Diamond, the son of a Jewish tailor in Minsk, was born on February 12, 1900. In 1908 his family immigrated to the United States, and he grew up in Quincy, Massachusetts. Mr. Diamond enlisted in the United States Army on October 14, 1918 and was honorably discharged on December 9, 1918. He graduated with a degree in Electrical Engineering from Massachusetts Institute of Technology in 1922. Diamond worked for the General Electric company for 18 months. He completed his master's degree in Electrical Engineering in 1925 and an Electrical Engineering instructor for 4 years at Lehigh University in electrical engineering.
He joined the National Bureau of Standards in 1927. Diamond headed up the research and development work of the Commerce Department’s newly organized Bureau of Air Commerce. Within two years he developed radio beacon system that permitted the first "blind" aircraft landing.
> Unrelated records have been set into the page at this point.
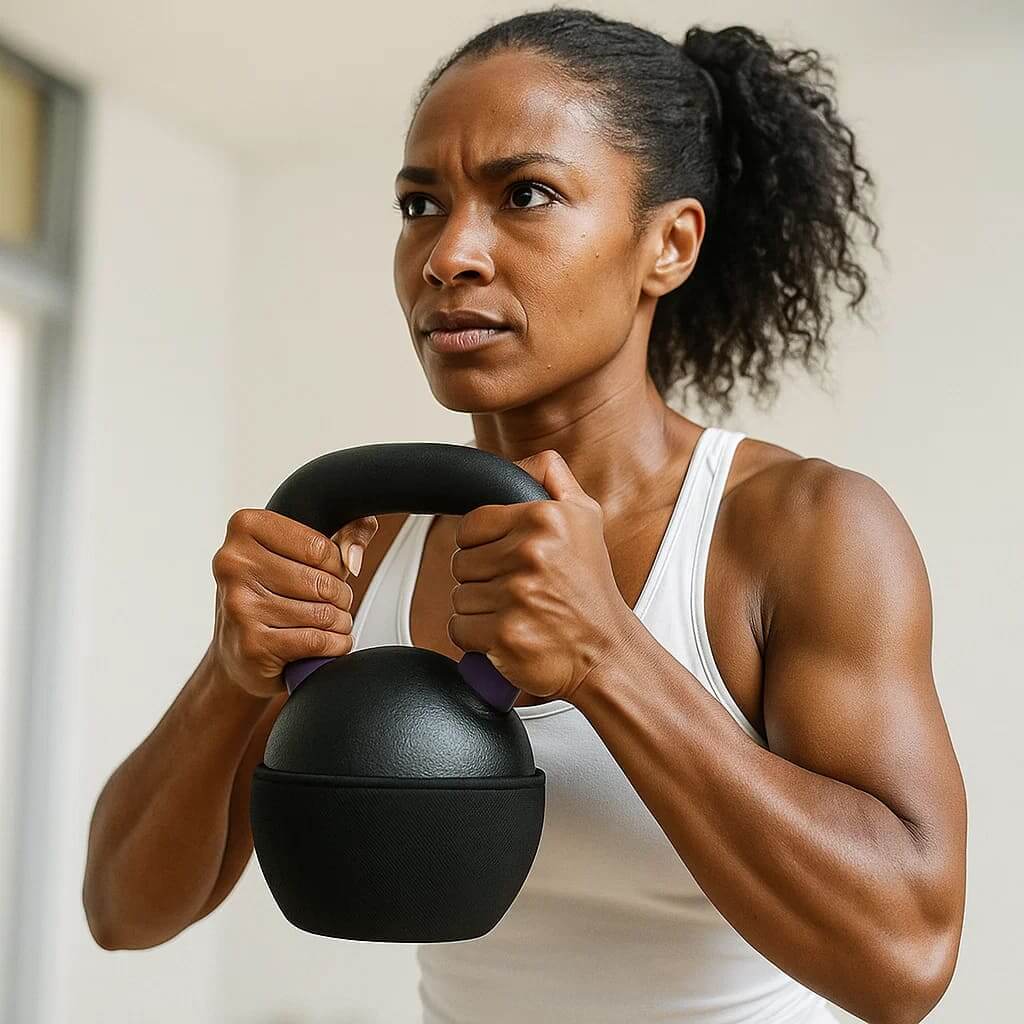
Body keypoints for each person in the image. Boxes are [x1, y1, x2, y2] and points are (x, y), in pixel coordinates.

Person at [83, 8, 967, 1024]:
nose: (448, 253)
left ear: (668, 244)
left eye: (526, 194)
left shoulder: (802, 527)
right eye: (420, 204)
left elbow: (905, 960)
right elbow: (124, 911)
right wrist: (227, 678)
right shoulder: (368, 545)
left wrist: (611, 656)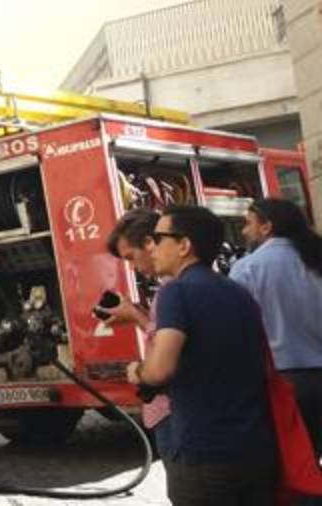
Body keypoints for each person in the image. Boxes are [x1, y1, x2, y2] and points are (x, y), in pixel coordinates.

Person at [128, 205, 276, 505]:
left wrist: (137, 372)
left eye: (158, 238)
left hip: (204, 452)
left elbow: (160, 370)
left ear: (184, 245)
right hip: (256, 448)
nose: (151, 247)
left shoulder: (175, 292)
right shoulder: (238, 292)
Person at [230, 198, 322, 475]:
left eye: (248, 224)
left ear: (266, 227)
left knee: (288, 470)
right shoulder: (315, 258)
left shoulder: (247, 268)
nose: (244, 231)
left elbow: (236, 331)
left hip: (282, 382)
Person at [101, 208, 175, 454]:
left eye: (131, 257)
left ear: (149, 243)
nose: (132, 268)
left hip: (173, 412)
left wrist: (134, 315)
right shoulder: (176, 287)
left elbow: (165, 355)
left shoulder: (174, 291)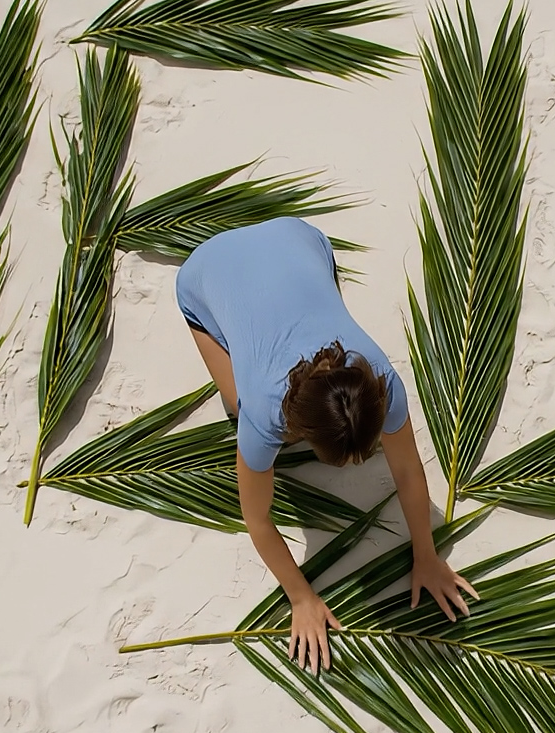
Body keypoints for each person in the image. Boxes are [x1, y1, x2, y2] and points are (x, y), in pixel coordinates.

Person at [175, 216, 476, 673]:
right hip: (206, 269)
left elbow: (411, 474)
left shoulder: (381, 380)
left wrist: (427, 556)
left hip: (304, 238)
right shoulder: (262, 414)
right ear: (298, 429)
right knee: (233, 402)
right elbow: (257, 520)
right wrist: (301, 599)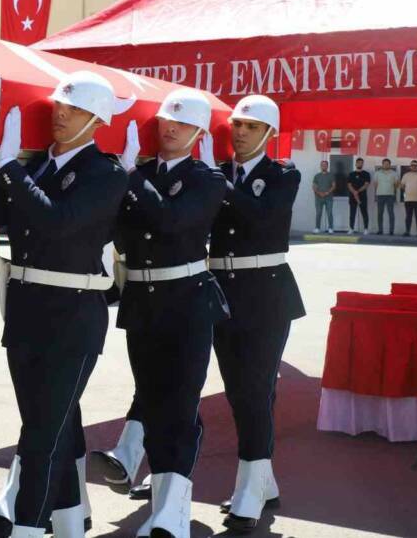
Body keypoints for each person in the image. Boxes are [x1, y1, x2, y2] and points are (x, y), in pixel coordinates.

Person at [0, 72, 127, 538]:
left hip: (73, 318)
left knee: (41, 436)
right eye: (59, 105)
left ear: (97, 120)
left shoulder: (106, 172)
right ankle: (71, 521)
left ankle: (28, 528)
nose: (60, 113)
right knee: (47, 426)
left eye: (73, 109)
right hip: (28, 311)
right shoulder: (35, 168)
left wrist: (11, 168)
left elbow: (58, 222)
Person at [115, 88, 229, 538]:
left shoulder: (208, 179)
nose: (170, 127)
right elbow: (126, 235)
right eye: (166, 120)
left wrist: (129, 177)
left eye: (181, 123)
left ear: (198, 131)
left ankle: (173, 514)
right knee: (154, 402)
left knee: (180, 407)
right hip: (143, 302)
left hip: (187, 301)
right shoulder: (139, 173)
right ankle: (161, 508)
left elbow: (169, 220)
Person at [207, 95, 306, 534]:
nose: (240, 131)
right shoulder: (215, 174)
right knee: (238, 392)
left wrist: (216, 180)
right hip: (222, 290)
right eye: (237, 124)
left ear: (270, 133)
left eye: (250, 125)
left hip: (265, 293)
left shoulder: (282, 174)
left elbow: (261, 213)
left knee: (256, 388)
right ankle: (263, 480)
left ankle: (250, 488)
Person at [400, 160, 417, 237]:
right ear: (410, 166)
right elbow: (402, 186)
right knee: (408, 216)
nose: (414, 167)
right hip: (408, 199)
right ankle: (407, 231)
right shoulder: (406, 175)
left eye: (415, 165)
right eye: (412, 165)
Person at [373, 159, 398, 235]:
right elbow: (375, 184)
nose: (386, 165)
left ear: (390, 165)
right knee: (380, 213)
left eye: (388, 164)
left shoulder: (394, 173)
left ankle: (391, 231)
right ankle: (380, 230)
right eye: (385, 164)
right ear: (382, 164)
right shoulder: (377, 173)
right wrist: (376, 194)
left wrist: (393, 191)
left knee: (391, 213)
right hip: (380, 195)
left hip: (390, 195)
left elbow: (396, 185)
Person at [346, 157, 370, 234]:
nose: (360, 164)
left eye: (361, 163)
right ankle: (351, 228)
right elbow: (349, 185)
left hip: (362, 196)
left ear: (363, 164)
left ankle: (366, 229)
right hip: (352, 196)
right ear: (356, 164)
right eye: (358, 162)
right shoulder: (351, 174)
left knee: (364, 212)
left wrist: (358, 191)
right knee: (352, 213)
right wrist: (354, 192)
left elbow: (366, 184)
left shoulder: (366, 174)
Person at [311, 160, 334, 234]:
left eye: (325, 165)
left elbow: (334, 186)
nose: (324, 166)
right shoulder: (317, 176)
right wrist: (319, 193)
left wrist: (327, 192)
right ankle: (317, 228)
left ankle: (330, 228)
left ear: (327, 166)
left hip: (329, 198)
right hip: (318, 198)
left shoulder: (331, 175)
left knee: (329, 213)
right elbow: (314, 186)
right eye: (322, 165)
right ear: (320, 166)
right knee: (318, 213)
Diamond and his team made the first visual-type radiobeacon system that enabled a pilot to keep on course and to know his approximate position at all times while in flight. direction service could be given to any number of planes flying the course, and that each airplane only had to carry a receiving set, with no other special equipment whatsoever. The pilot would obtain the necessary information pertaining to amplitude of course deviations hands-free and without requiring earphones. This was accomplished by the development of vibrating-reed indicators alerting the pilot to an off-course condition.
Harry Diamond became the Chief of the Electronics Division. The National Bureau of Standards was brought into the program, and he was given responsibility for this phase of the Bureau’s work. Within about four months of the start of the program, Diamond’s group established feasibility of the radio proximity fuze through conclusive tests in bombs dropped at the Naval Proving Ground at Dahlgren, Va. Throughout World War II, this group acted as the central laboratory of Division 4 of the National Defense Research Committee, where Diamond was the central figure of the group. Much of the basic proximity fuze technology was developed under his direction.